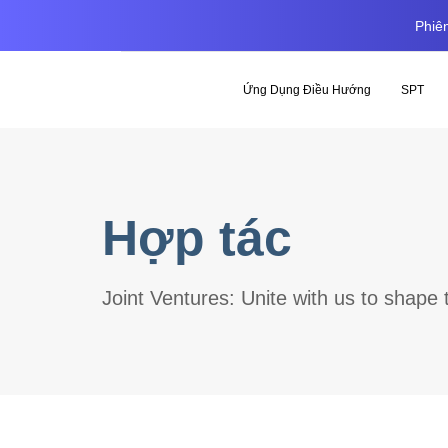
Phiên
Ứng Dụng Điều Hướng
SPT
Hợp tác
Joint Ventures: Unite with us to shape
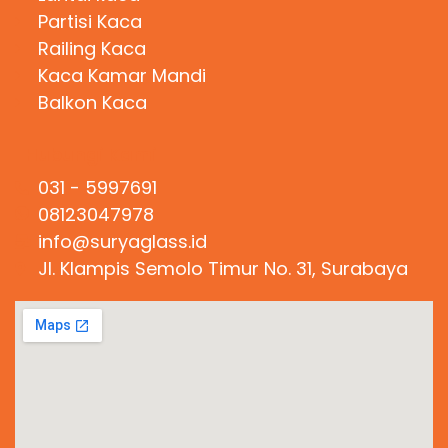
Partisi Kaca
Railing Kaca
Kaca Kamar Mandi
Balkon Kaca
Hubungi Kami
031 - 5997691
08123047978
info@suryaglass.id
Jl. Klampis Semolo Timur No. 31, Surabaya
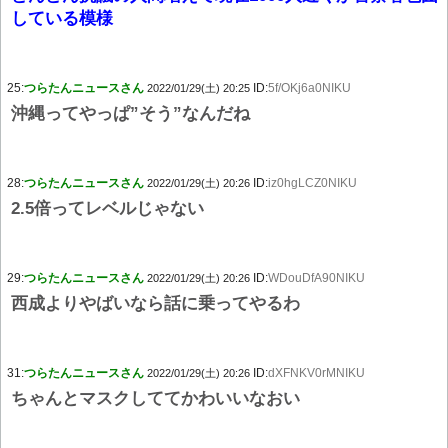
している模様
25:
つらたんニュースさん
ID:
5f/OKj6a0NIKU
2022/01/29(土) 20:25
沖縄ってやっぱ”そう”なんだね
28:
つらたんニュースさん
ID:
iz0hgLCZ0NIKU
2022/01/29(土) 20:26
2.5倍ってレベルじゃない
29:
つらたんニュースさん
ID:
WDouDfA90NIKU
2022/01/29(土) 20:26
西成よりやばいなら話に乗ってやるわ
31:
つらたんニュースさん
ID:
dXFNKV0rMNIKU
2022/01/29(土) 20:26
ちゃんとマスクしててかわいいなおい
::::::::
#### About this exercise
Transcribe the entries above verbatim, omitting their pictures.

#### Result for this exercise
Phiên
Ứng Dụng Điều Hướng
SPT
Hợp tác
Joint Ventures: Unite with us to shape
Partisi Kaca
Railing Kaca
Kaca Kamar Mandi
Balkon Kaca
Hubungi Kami
031 - 5997691
08123047978
info@suryaglass.id
Jl. Klampis Semolo Timur No. 31, Surabaya
している模様
25:
つらたんニュースさん
ID:
5f/OKj6a0NIKU
2022/01/29(土) 20:25
沖縄ってやっぱ”そう”なんだね
28:
つらたんニュースさん
ID:
iz0hgLCZ0NIKU
2022/01/29(土) 20:26
2.5倍ってレベルじゃない
29:
つらたんニュースさん
ID:
WDouDfA90NIKU
2022/01/29(土) 20:26
西成よりやばいなら話に乗ってやるわ
31:
つらたんニュースさん
ID:
dXFNKV0rMNIKU
2022/01/29(土) 20:26
ちゃんとマスクしててかわいいなおい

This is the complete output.